La suppression brutale de milliers de vols par la compagnie aérienne à bas coût annoncée en septembre a provoqué un tollé. Elle est aussi le symptôme du malaise moins bruyant mais persistant des équipes navigantes du premier transporteur européen.

Dans une entreprise qui ne reconnaît aucun syndicat, nombre de pilotes prennent d’assaut les réseaux sociaux depuis quelques semaines pour partager leur rancoeur envers une direction accusée de mépris et qu’ils appellent au dialogue. L’AFP a joint plusieurs pilotes, en fonction chez Ryanair ou fraîchement partis sous d’autres cieux à la faveur d’une envolée de la demande mondiale en aviateurs.

“Il y a clairement une hémorragie de pilotes. Ils s’en vont car ils sont épuisés d’être traités comme des numéros”, confie à l’AFP sous couvert de l’anonymat un copilote de Ryanair parti récemment pour une autre compagnie, en dénonçant “un régime de terreur de la part de la direction”.

Le directeur général de la compagnie irlandaise, le volubile et controversé Michael O’Leary, a mis les annulations de vols sur le compte d’un problème de plannings de congés. Mais d’après ce copilote, “le problème couvait et une simple étincelle a mis le feu aux poudres”.

▶ [EXTRAITS DE DONNÉES]
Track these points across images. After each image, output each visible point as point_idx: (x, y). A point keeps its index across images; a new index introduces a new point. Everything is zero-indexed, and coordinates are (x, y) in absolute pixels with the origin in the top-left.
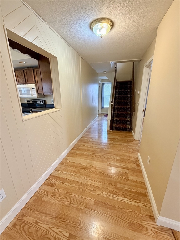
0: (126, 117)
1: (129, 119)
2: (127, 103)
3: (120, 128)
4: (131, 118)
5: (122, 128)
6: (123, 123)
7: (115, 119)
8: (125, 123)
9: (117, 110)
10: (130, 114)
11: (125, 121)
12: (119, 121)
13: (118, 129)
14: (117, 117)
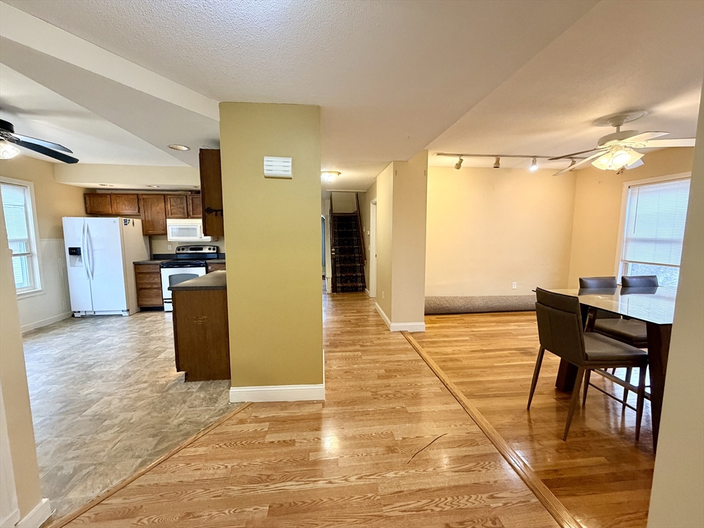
0: (355, 272)
1: (359, 274)
2: (353, 249)
3: (348, 287)
4: (362, 271)
5: (351, 287)
6: (352, 281)
7: (339, 275)
8: (354, 279)
9: (340, 261)
10: (361, 266)
11: (353, 277)
12: (344, 277)
13: (345, 290)
14: (341, 272)
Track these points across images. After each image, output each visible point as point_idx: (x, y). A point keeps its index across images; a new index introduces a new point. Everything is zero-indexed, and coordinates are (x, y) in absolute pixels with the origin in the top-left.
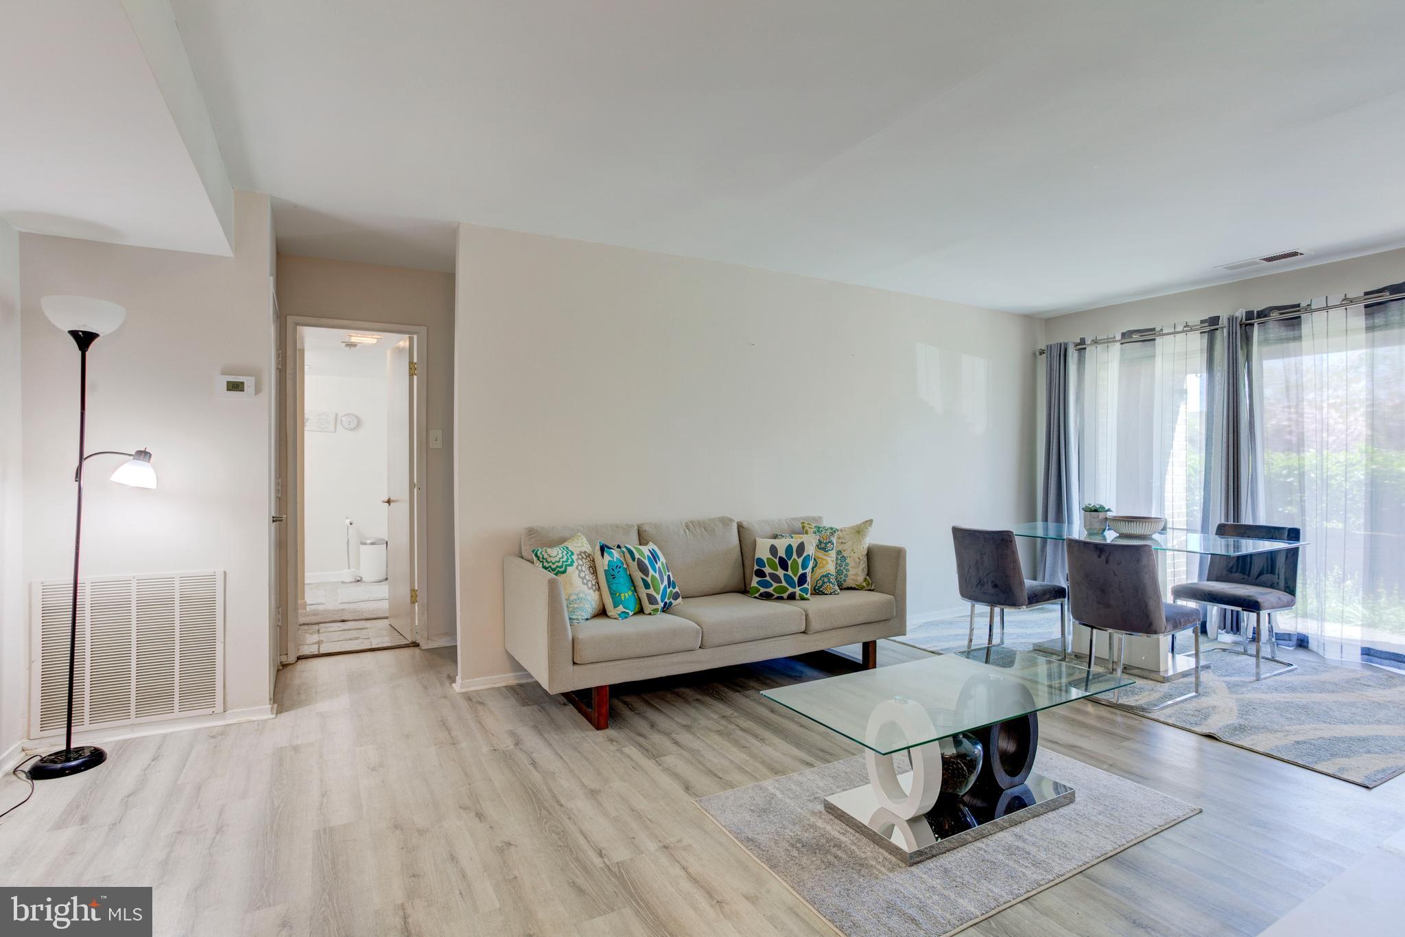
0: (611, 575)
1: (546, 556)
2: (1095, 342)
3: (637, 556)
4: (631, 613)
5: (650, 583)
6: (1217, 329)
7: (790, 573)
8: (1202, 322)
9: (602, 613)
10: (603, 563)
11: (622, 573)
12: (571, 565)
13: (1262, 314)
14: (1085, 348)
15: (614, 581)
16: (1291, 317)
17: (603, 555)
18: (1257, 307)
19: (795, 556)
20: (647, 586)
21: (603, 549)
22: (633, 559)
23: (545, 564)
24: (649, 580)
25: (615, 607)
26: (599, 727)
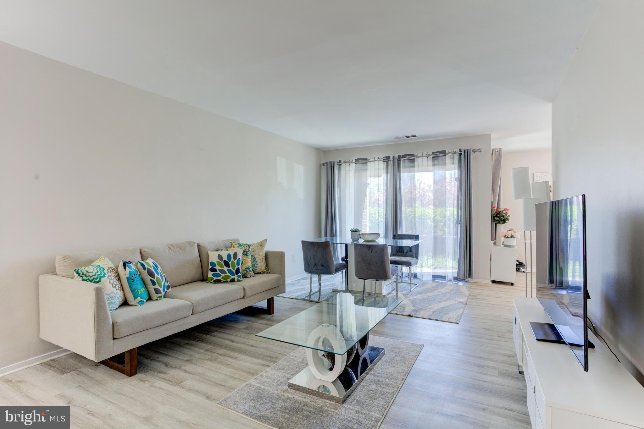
0: (130, 280)
1: (85, 272)
2: (345, 162)
3: (147, 266)
4: (145, 301)
5: (156, 281)
6: (389, 161)
7: (231, 268)
8: (384, 157)
9: (125, 303)
10: (124, 274)
11: (138, 278)
12: (104, 276)
13: (404, 156)
14: (341, 164)
15: (133, 283)
16: (412, 159)
17: (125, 268)
18: (402, 154)
19: (232, 259)
20: (154, 283)
21: (125, 265)
22: (144, 269)
23: (85, 278)
24: (155, 280)
25: (135, 299)
26: (131, 375)
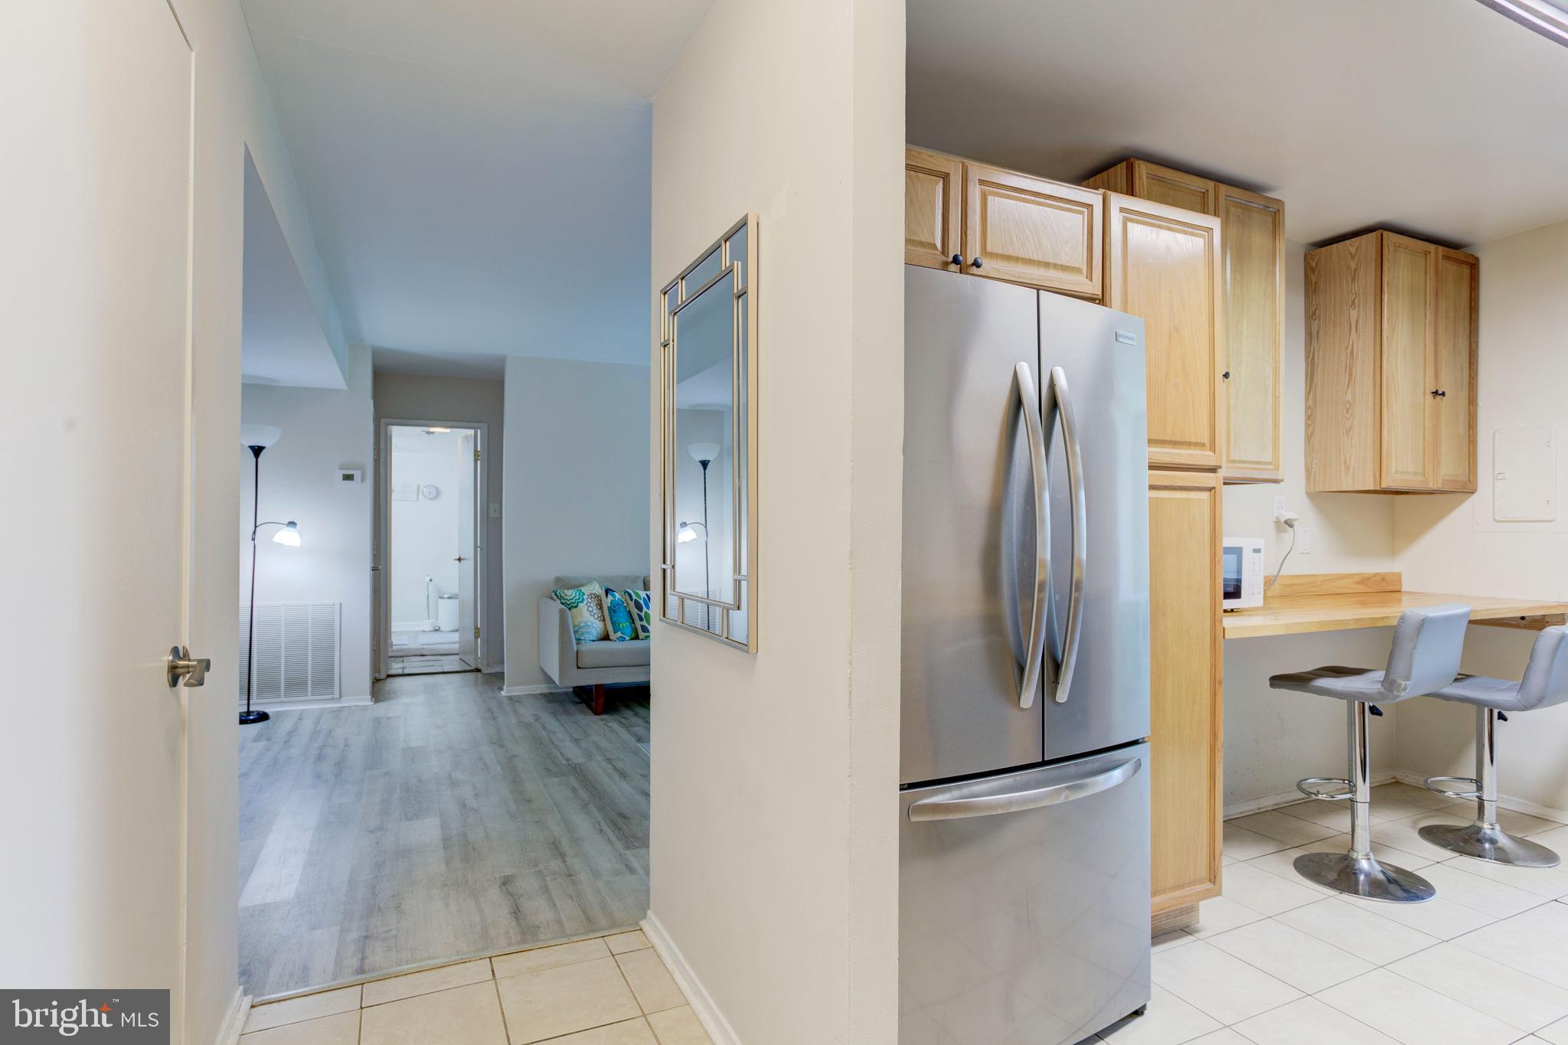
0: (612, 610)
1: (563, 595)
3: (634, 597)
4: (627, 638)
5: (643, 616)
9: (606, 637)
10: (607, 602)
11: (622, 609)
12: (582, 602)
15: (615, 614)
17: (607, 596)
20: (641, 619)
21: (607, 591)
22: (632, 600)
23: (563, 601)
24: (643, 615)
25: (615, 633)
26: (596, 713)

▶ [CONSIGNES]
A. Recopiez le passage sur Ryanair de « La suppression brutale » à « mondiale en aviateurs. ».
B. Répondez aux questions suivantes à partir du passage sur Ryanair.
(i) Quand la suppression de milliers de vols a-t-elle été annoncée ?
(ii) Combien de syndicats l'entreprise reconnaît-elle ?
(iii) À quoi Michael O'Leary a-t-il attribué les annulations de vols ?
C. Traduisez en anglais cette phrase du passage sur Ryanair : « Le directeur général de la compagnie irlandaise, le volubile et controversé Michael O’Leary, a mis les annulations de vols sur le compte d’un problème de plannings de congés. »

▶ [RÉPONSES PROPOSÉES]
A.
La suppression brutale de milliers de vols par la compagnie aérienne à bas coût annoncée en septembre a provoqué un tollé. Elle est aussi le symptôme du malaise moins bruyant mais persistant des équipes navigantes du premier transporteur européen.

Dans une entreprise qui ne reconnaît aucun syndicat, nombre de pilotes prennent d’assaut les réseaux sociaux depuis quelques semaines pour partager leur rancoeur envers une direction accusée de mépris et qu’ils appellent au dialogue. L’AFP a joint plusieurs pilotes, en fonction chez Ryanair ou fraîchement partis sous d’autres cieux à la faveur d’une envolée de la demande mondiale en aviateurs.

B.
(i) En septembre.
(ii) Aucun.
(iii) À un problème de plannings de congés.

C. The chief executive of the Irish airline, the voluble and controversial Michael O’Leary, blamed the flight cancellations on a problem with leave scheduling.